Unfortunately, I do love this game so much, i can't imagine doing anything else. I've been obsessed with the markets since I was little and worked on wall street and london for quite a few years, but more as a risk manager. I have been trained to be conservative, and sometimes I need to take chances. This is what I'm learning to do now.
It'll take some time but I know I can make it happen.
For folks who can't watch the market all day, I've found a generous use of stop orders to be the best tool. As I review my watch list in the evening, if a stock is nearing a pivot point, I'll enter a stop buy order for the pivot point. I'll let price alone, based on a predetermined point make the buy decision. The next evening I'll review charts and account again to see if the buy order was filled. If it was filled, I'll set my sell stop order. If the volume on the break-out was sub-par, I'll set a very tight stop. Typically that stop price will be at the pivot point or the low in the trading range for the day, depending on the overall price action. If it was a particularly bad break out, I'll just enter a sell at market order. If the volume was good and all the paremeters are in place for a successful breakout, I'll still set the sell stop order but I'll give the stock a little more room to run. I used to set the stop order at 7% below the pivot point but I've found a stock rarely breaks out, dives 7% below the pivot point and then fully recovers to be a profitable trade. My best trades always seem to be the ones the explosively blow through the pivot and never look back. Stan Weinstein's book, "Secrets for Profiting in Bull and Bear Markets" has great information on how to manage your stop orders.

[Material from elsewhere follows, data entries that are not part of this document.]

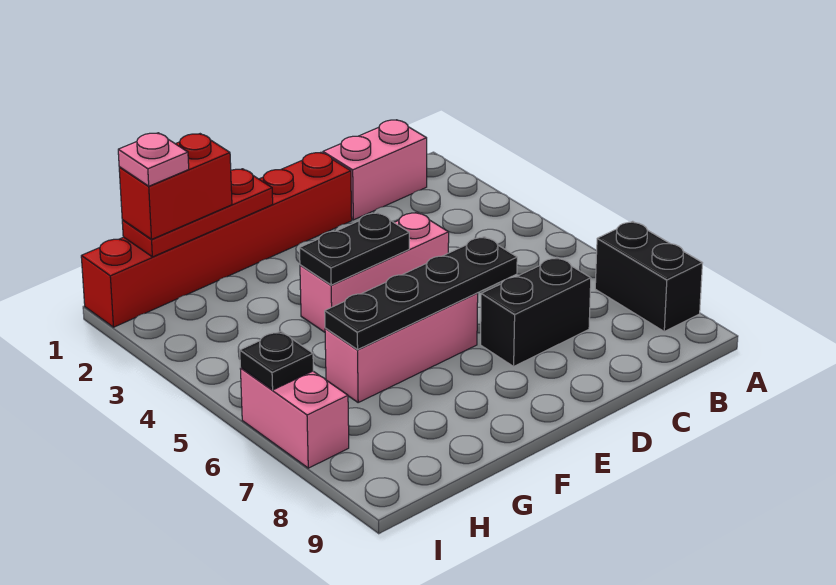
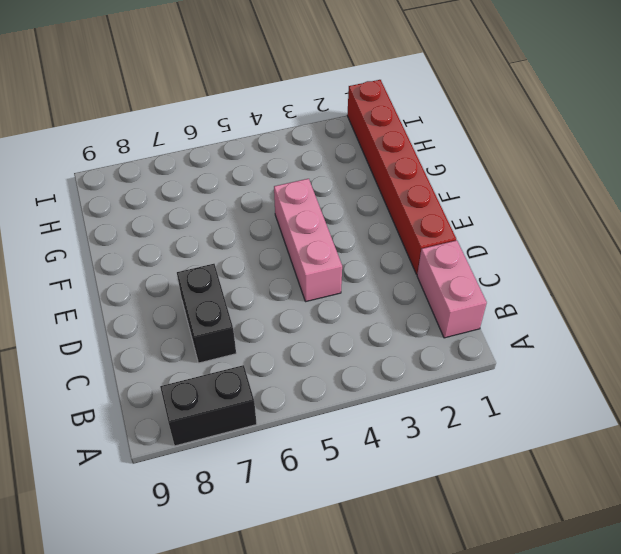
none -> pink brick E6:G6 level 1
none -> pink brick I6:I7 level 1
none -> black plate D6:G6 level 2

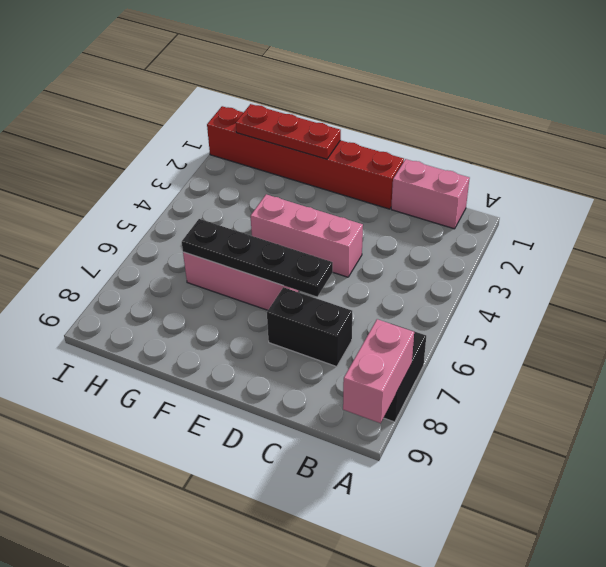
pink brick A8:A9 level 2 -> pink brick I6:I7 level 1
none -> black plate E4:F4 level 2
none -> black plate I6 level 2
none -> red brick G1:H1 level 3

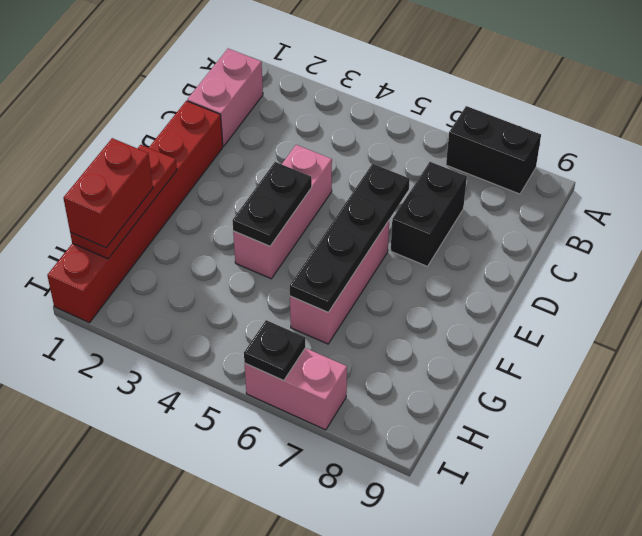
none -> pink plate H1 level 4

By the way, I'll also use buy stop order to "ladder" my buys (buy an add'l 30% of the position on a 2% increase and another 20% position on on another 2% increase). Every weekend I review each position and decide how much I'd let the stock decline before I'd want to be out of it and set my stop at that price. If/when the market turns against me, my portfolio automatically liquidates and I get moved to cash automatically without trying to make a decision "in the moment".
I'm having the same issue.. appreciate the great advice above.My post-trade analysis indicates that I'm consistently late, because I'm unsure about handling the vol at the BO.

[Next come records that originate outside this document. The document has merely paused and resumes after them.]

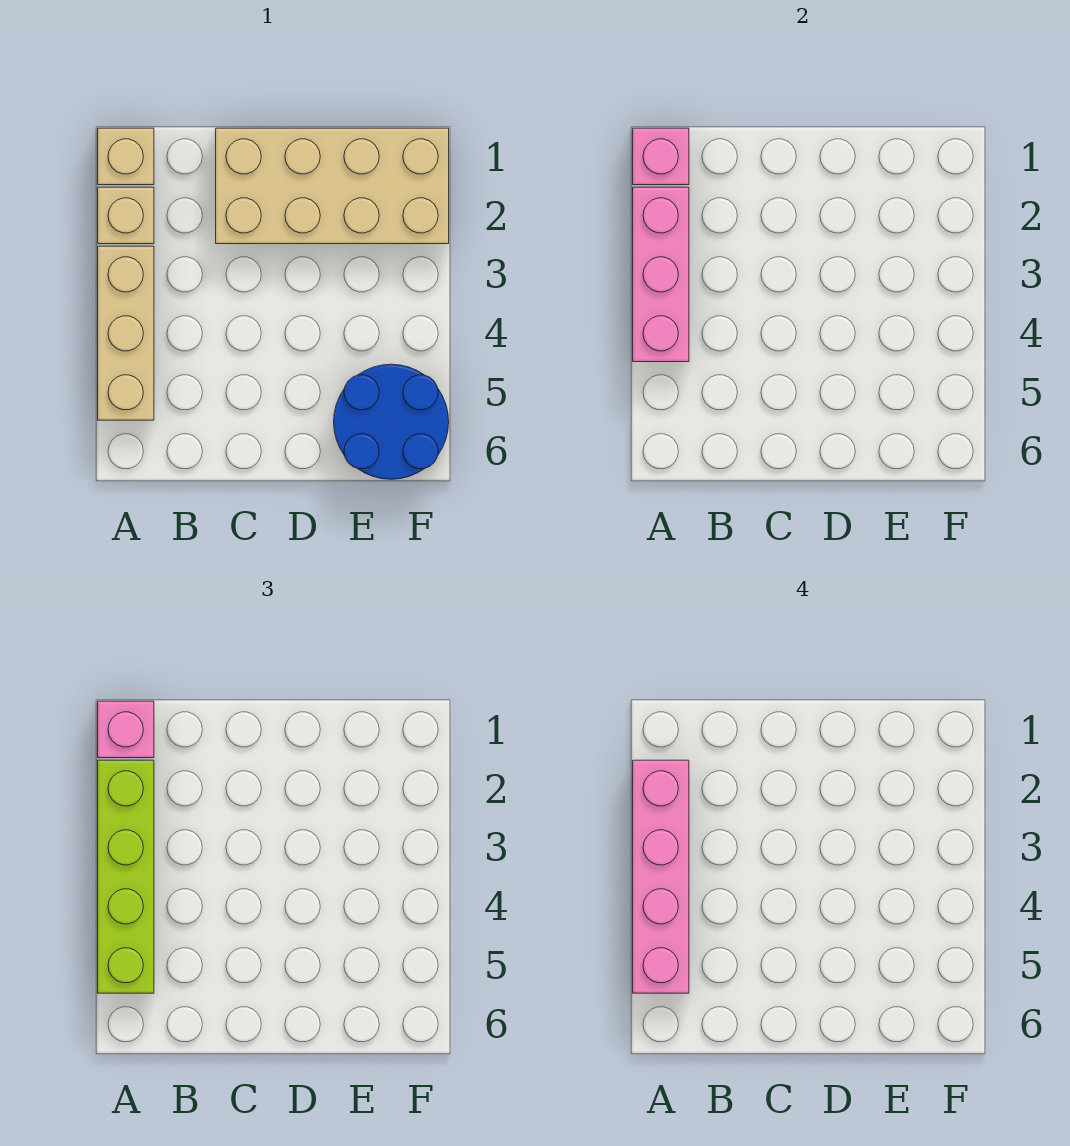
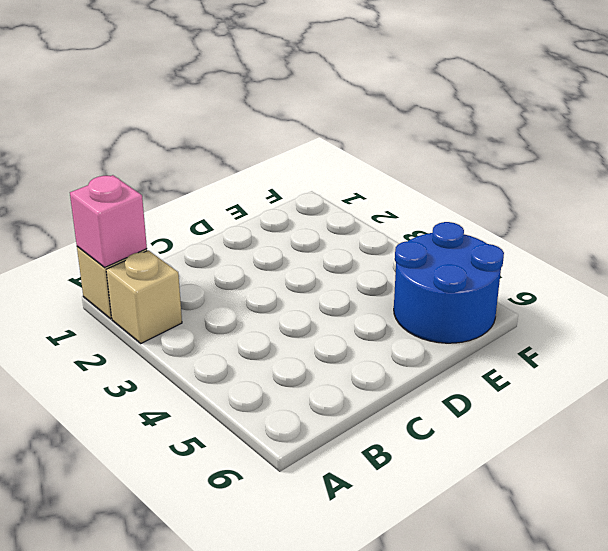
none -> tan brick A3:A5 level 1
none -> tan brick C1:F2 level 1

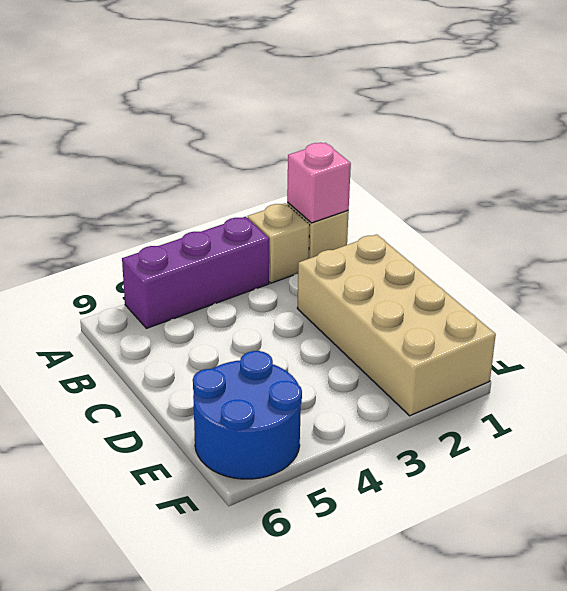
purple brick A3:A5 level 1 -> tan brick A3:A5 level 1
none -> pink brick A2:A4 level 2
none -> pink brick A1 level 3

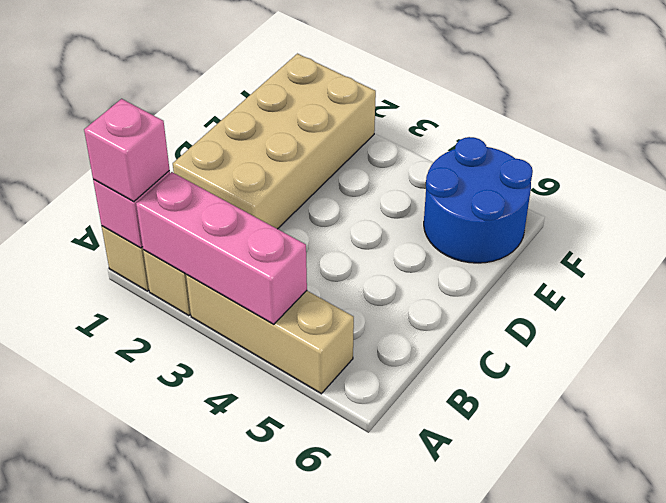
none -> lime brick A2:A5 level 3
none -> pink brick A2:A5 level 4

Specifically: How do you handle the first hour of trading? Sometimes I'll see a stock run up like mad at the open or a bit after the open, and as the vol is not available during the first half hour, I'll usually wait (by which time the stock is too high). Some of the leaders have shown iffy vol on BO (KORS 1/28), which has added to my doubts. How can I improve upon this?
Also, if the vol is about 300%-500% about half an hour after the open, do you get in then? Or do you wait until noon or post-lunch to get a better feel for the volume and take the risk that the stock has gotten away by then?